#### Directions for this task:
Reproduce the entries below in full and without error.

#### Supplied information:
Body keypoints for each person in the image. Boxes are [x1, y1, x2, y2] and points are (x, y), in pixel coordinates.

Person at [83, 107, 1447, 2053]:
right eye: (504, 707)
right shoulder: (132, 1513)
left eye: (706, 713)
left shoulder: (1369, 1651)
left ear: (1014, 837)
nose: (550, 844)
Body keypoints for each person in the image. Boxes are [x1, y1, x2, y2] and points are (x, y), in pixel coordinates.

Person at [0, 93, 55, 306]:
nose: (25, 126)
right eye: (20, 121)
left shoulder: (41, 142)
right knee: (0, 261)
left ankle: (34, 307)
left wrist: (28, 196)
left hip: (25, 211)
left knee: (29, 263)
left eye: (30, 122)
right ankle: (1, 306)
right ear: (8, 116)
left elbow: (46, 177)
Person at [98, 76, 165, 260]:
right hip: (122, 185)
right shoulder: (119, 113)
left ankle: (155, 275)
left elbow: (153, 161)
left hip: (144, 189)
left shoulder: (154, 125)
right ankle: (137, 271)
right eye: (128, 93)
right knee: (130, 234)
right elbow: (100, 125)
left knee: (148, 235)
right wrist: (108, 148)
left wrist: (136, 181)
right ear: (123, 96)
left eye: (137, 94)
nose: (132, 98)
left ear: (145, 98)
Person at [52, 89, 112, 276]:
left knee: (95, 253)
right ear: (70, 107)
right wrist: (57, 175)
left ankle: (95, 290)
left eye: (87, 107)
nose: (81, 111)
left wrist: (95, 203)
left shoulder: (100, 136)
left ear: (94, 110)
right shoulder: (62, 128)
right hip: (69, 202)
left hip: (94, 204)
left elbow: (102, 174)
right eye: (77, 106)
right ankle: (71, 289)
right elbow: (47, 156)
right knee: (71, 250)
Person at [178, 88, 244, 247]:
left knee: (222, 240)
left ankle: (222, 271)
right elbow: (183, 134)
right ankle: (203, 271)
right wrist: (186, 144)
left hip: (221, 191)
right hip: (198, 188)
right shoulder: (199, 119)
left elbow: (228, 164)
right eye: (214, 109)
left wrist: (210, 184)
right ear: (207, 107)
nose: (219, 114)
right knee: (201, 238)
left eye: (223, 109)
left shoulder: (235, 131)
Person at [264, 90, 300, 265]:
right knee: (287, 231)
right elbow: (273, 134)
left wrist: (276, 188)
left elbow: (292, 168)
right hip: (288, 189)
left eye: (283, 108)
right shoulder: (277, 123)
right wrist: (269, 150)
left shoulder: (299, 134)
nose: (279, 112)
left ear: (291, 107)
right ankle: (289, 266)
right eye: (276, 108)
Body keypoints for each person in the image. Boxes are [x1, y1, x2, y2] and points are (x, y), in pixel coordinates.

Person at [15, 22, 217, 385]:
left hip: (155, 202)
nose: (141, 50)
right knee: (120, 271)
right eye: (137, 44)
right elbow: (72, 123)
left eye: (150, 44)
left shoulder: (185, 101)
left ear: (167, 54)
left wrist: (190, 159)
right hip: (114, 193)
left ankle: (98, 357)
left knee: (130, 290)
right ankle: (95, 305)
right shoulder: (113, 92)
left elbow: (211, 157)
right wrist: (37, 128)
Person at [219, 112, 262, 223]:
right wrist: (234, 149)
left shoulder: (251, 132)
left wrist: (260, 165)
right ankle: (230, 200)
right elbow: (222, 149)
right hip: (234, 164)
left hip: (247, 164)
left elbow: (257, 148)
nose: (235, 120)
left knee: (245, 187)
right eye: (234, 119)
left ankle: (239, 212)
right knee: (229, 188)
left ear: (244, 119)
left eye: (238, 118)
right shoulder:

#### Response area:
Body keypoints for each person in the image. Boxes are [x1, y1, x2, y2] and points are (x, y), in pixel coordinates.

Person at [83, 107, 1447, 2053]:
right eye: (504, 707)
right shoulder: (132, 1513)
left eye: (706, 713)
left shoulder: (1369, 1651)
left ear: (1014, 837)
nose: (550, 844)
Body keypoints for each person in the image. Boxes are [x1, y1, x2, y2] and points are (x, y), in pixel coordinates.

Person at [0, 93, 55, 306]:
nose: (25, 126)
right eye: (20, 121)
left shoulder: (41, 142)
right knee: (0, 261)
left ankle: (34, 307)
left wrist: (28, 196)
left hip: (25, 211)
left knee: (29, 263)
left eye: (30, 122)
right ankle: (1, 306)
right ear: (8, 116)
left elbow: (46, 177)
Person at [98, 76, 165, 260]:
right hip: (122, 185)
right shoulder: (119, 113)
left ankle: (155, 275)
left elbow: (153, 161)
left hip: (144, 189)
left shoulder: (154, 125)
right ankle: (137, 271)
right eye: (128, 93)
right knee: (130, 234)
right elbow: (100, 125)
left knee: (148, 235)
right wrist: (108, 148)
left wrist: (136, 181)
right ear: (123, 96)
left eye: (137, 94)
nose: (132, 98)
left ear: (145, 98)
Person at [52, 89, 112, 276]:
left knee: (95, 253)
right ear: (70, 107)
right wrist: (57, 175)
left ankle: (95, 290)
left eye: (87, 107)
nose: (81, 111)
left wrist: (95, 203)
left shoulder: (100, 136)
left ear: (94, 110)
right shoulder: (62, 128)
right hip: (69, 202)
left hip: (94, 204)
left elbow: (102, 174)
right eye: (77, 106)
right ankle: (71, 289)
right elbow: (47, 156)
right knee: (71, 250)
Person at [178, 88, 244, 247]:
left knee: (222, 240)
left ankle: (222, 271)
right elbow: (183, 134)
right ankle: (203, 271)
right wrist: (186, 144)
left hip: (221, 191)
right hip: (198, 188)
right shoulder: (199, 119)
left elbow: (228, 164)
right eye: (214, 109)
left wrist: (210, 184)
right ear: (207, 107)
nose: (219, 114)
right knee: (201, 238)
left eye: (223, 109)
left shoulder: (235, 131)
Person at [264, 90, 300, 265]:
right knee: (287, 231)
right elbow: (273, 134)
left wrist: (276, 188)
left elbow: (292, 168)
right hip: (288, 189)
left eye: (283, 108)
right shoulder: (277, 123)
right wrist: (269, 150)
left shoulder: (299, 134)
nose: (279, 112)
left ear: (291, 107)
right ankle: (289, 266)
right eye: (276, 108)
Body keypoints for each person in the image. Boxes are [x1, y1, x2, y2] and points are (x, y), in pixel coordinates.

Person at [15, 22, 217, 385]:
left hip: (155, 202)
nose: (141, 50)
right knee: (120, 271)
right eye: (137, 44)
right elbow: (72, 123)
left eye: (150, 44)
left shoulder: (185, 101)
left ear: (167, 54)
left wrist: (190, 159)
right hip: (114, 193)
left ankle: (98, 357)
left knee: (130, 290)
right ankle: (95, 305)
right shoulder: (113, 92)
left elbow: (211, 157)
right wrist: (37, 128)
Person at [219, 112, 262, 223]:
right wrist: (234, 149)
left shoulder: (251, 132)
left wrist: (260, 165)
right ankle: (230, 200)
right elbow: (222, 149)
right hip: (234, 164)
left hip: (247, 164)
left elbow: (257, 148)
nose: (235, 120)
left knee: (245, 187)
right eye: (234, 119)
left ankle: (239, 212)
right knee: (229, 188)
left ear: (244, 119)
left eye: (238, 118)
right shoulder:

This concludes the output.